Economy and policy analyst Enoch Okomfo Okonah on Thursday said the structure of the nation’s economy was fundamentally responsible for the continuous fall and depreciation of the Ghana cedi.
He said: “Ghana’s economy is import driven and that makes our country susceptible to fluctuations on the international market. “These susceptibilities include commodity price hikes on the international market such as Brent, sugar, cotton.”
In an interview with the Ghana News Agency (GNA) in Sunyani, Mr. Okonah mentioned specifically Brent commodities which has inelastic demand hence a change in price will not alter significant change in the quantity demanded.
That, Mr. Okonah, also the Chief Executive Officer of DUMAT Africa, implied that “importers would have to look for more US dollars to import the same quantity they used to import without any alteration in quantity.”
The DUMAT is a Sunyani-based economic policy think-tank that focuses on economic policy, governance and labour issues.

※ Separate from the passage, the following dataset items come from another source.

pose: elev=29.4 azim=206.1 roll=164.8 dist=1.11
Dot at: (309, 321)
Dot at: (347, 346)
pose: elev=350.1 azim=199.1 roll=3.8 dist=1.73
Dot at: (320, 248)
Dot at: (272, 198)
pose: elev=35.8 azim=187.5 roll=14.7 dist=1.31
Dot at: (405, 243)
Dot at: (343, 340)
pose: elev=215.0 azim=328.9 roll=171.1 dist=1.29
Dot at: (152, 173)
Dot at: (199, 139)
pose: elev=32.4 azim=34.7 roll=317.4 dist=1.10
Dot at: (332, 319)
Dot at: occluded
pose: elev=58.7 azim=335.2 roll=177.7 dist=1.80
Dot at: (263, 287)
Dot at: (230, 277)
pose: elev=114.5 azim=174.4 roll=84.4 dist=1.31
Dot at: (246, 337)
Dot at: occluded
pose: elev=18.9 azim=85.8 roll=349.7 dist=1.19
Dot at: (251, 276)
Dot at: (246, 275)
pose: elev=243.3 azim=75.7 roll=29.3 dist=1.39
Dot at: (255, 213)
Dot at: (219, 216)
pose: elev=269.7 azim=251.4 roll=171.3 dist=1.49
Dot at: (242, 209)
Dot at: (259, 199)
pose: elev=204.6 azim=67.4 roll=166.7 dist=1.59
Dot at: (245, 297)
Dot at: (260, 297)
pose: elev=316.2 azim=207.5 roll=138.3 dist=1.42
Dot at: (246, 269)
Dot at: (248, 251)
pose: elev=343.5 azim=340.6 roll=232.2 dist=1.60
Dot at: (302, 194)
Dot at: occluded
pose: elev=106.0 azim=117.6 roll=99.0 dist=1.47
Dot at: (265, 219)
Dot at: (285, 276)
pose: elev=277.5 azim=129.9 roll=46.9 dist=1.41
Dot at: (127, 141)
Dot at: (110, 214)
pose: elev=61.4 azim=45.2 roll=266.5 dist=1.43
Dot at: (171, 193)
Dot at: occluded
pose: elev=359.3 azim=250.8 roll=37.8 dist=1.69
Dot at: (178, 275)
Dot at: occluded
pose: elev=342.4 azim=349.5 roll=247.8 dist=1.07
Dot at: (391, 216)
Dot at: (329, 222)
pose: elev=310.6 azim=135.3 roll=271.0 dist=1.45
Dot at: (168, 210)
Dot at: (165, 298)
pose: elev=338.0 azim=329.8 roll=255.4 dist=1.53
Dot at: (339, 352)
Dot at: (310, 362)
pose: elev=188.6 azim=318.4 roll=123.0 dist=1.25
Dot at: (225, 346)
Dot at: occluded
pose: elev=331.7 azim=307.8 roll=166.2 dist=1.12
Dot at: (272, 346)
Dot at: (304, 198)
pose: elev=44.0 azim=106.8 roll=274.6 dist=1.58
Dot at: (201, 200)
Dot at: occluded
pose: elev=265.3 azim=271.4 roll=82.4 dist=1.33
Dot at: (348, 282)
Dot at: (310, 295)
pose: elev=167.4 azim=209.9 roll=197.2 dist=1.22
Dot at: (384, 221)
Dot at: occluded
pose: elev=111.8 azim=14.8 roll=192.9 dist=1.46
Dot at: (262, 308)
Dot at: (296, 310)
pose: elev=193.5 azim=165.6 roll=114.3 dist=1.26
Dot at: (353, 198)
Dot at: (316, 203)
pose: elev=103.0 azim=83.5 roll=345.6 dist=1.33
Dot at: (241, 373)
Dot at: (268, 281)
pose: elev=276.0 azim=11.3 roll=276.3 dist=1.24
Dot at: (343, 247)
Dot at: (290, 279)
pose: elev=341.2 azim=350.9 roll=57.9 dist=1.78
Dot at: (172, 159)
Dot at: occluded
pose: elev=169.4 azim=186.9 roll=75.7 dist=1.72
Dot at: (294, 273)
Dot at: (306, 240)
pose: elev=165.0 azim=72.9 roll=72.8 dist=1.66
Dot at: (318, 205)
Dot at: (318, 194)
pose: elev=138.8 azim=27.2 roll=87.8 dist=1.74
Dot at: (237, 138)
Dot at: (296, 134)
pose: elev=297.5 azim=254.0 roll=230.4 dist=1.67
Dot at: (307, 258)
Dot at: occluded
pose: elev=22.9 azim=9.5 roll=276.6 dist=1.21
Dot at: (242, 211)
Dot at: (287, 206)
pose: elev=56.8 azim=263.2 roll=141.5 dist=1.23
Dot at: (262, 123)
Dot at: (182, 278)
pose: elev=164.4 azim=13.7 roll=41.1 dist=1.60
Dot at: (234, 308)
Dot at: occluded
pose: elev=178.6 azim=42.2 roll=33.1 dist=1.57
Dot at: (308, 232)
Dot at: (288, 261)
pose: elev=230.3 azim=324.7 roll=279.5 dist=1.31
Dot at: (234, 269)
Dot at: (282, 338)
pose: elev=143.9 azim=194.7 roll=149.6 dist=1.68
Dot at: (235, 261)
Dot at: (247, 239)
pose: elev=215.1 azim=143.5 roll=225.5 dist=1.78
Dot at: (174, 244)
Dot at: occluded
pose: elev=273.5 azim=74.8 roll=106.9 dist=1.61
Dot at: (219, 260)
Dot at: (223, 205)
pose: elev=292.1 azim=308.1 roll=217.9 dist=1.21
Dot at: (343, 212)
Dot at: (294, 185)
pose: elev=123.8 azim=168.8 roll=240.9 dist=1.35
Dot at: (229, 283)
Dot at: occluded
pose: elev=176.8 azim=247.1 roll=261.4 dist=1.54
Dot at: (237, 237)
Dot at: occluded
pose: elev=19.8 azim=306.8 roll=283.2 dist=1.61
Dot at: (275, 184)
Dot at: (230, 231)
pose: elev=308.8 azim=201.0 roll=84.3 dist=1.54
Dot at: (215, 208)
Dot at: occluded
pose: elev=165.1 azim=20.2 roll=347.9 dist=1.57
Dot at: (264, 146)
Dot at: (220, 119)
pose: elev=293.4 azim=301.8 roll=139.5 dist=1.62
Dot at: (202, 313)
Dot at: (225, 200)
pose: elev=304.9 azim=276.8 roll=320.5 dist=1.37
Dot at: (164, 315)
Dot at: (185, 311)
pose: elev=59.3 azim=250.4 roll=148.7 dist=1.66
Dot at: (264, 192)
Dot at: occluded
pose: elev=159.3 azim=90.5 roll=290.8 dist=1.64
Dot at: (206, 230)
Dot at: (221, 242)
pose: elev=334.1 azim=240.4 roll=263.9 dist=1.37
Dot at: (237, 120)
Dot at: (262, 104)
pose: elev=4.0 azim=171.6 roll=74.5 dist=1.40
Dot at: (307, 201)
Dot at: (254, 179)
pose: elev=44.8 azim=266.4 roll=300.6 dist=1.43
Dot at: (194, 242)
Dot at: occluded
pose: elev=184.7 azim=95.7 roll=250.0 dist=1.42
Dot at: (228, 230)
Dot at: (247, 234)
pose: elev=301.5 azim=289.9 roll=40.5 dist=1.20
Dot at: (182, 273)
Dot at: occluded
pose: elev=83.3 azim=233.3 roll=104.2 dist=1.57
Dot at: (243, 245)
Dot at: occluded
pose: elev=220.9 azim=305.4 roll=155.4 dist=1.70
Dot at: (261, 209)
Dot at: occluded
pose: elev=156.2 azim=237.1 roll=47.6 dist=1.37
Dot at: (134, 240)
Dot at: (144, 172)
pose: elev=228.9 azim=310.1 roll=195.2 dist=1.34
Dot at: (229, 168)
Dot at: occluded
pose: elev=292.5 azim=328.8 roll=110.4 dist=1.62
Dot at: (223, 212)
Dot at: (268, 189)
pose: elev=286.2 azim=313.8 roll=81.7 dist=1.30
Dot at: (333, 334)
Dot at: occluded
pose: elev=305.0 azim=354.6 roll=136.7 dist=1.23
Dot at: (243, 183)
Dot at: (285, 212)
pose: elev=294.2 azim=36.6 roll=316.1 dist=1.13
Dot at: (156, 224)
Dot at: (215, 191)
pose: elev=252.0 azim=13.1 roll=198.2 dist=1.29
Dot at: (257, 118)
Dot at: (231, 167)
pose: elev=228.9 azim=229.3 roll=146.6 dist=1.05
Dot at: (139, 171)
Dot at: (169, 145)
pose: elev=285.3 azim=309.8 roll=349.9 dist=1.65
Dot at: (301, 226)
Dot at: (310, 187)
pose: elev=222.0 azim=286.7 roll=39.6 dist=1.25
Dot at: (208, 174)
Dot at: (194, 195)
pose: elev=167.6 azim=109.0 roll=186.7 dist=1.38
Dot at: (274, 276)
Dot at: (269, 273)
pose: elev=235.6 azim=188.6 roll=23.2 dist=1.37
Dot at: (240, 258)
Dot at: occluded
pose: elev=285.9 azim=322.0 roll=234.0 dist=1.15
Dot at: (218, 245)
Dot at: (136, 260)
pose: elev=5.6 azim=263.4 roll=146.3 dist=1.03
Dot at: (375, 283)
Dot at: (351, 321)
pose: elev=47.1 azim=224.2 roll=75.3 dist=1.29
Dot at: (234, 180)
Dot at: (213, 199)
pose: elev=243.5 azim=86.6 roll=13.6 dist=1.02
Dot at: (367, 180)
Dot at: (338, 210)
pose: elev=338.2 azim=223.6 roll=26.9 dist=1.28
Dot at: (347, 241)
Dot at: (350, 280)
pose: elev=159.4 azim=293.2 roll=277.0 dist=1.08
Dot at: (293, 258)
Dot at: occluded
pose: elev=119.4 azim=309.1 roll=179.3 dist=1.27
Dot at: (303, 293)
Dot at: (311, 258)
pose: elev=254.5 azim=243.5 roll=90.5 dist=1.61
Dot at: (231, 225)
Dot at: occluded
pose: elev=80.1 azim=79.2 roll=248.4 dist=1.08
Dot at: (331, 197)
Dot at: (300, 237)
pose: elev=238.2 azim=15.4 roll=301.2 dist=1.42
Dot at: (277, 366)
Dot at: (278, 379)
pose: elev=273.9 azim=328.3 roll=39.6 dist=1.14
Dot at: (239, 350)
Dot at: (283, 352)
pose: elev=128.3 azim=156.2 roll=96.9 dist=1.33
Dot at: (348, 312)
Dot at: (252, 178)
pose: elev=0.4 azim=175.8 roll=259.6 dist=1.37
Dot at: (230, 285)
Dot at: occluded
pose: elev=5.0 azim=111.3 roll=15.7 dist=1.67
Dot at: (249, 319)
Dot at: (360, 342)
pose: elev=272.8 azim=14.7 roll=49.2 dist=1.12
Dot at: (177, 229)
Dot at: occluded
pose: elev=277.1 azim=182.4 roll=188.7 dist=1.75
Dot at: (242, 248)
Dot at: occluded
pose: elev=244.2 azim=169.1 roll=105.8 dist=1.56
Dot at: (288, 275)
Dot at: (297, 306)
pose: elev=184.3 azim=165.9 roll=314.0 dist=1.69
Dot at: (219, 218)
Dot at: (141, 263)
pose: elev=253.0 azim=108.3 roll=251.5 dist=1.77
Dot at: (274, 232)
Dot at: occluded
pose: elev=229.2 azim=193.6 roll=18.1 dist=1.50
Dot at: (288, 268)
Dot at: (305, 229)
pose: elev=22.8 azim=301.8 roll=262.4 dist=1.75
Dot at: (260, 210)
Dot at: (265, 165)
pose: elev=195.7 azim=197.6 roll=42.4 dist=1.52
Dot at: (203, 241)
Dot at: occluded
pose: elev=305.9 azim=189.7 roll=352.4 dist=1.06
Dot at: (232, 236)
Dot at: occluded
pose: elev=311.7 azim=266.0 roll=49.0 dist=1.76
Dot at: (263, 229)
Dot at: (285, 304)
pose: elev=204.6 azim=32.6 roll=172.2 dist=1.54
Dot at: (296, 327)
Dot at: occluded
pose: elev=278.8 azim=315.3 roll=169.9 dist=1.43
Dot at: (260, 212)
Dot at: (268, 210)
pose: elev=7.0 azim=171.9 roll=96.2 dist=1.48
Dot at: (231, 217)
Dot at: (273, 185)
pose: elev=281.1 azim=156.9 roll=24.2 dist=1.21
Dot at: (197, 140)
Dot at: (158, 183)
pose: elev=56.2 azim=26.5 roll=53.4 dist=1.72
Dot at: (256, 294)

Mr. Okonah expressed worry the Local Content Act “gives so much room to foreign entities to source materials and other essentials necessary for production outside the country.”
“Importation of these materials which could have been sourced within also exacerbates the pressure on the cedi”, he stated. Additionally, the Ghana Investment Promotion Council (GIPC) Act has inherent weakness relative to repatriation of profit earned by foreign entities in the country.
“The act allows for 100 percent repatriation of profit in the year of assessment and when these companies are repatriating their profits, they convert the profits earned in cedi to the dollar and this adversely affects the cedi’s performance too.”
“More importantly and quite recently, as the economy recovers from the shackles of the Covid-19, economic activities have sparked from complete shutdown or partial operation to full scale operation.”
This would mean more importation of raw materials and the consequential effect will be that the cedi will depreciate,” Mr. Okonah added.
Mr Okonah said, “exports provide an avenue to earn forex.
If a country’s exports are low, its forex reserves would be negatively affected and impact on the ability of the monetary authority to intervene in the exchange rate market when it becomes necessary to do so.”
These, and several other factors, he observed had contributed significantly to the continuous depreciation of the cedi over the years, and therefore, called for drastic measures to reverse the trend and stabilize the cedi.
Mr. Okonah regretted that the Ghana cedi had witnessed monumental decline and thereby making it last on the list of top 15 performing currencies in Africa.
“It’s therefore, important to note that exchange rate in itself should not be examined as an end policy, but rather a means to an end policy”, he stated, stressing, “an effective exchange rate regime is one that responds to policy direction of government.
“In this way, the exchange rate can be used to stimulate growth and provide prosperity for the country,” he added.
Citing China as an example of countries that had directly benefited from effective exchange rate management, Mr. Okonah said that country had been able to use exchange rate policy to discourage citizens from buying from other countries by deliberately devaluing the Chinese Yuan and making other countries’ products expensive in China.
“This policy directly pushes the over 1.2 billion Chinese citizens to patronise Chinese products and promote the growth of Chinese businesses”.
“It is however sad that in our jurisdiction, exchange rate debates have been narrowed and viewed as an end policy without recourse to policy direction and this remains the base of Ghana’s problem in solving exchange rate volatilities,” Mr. Okonah stated.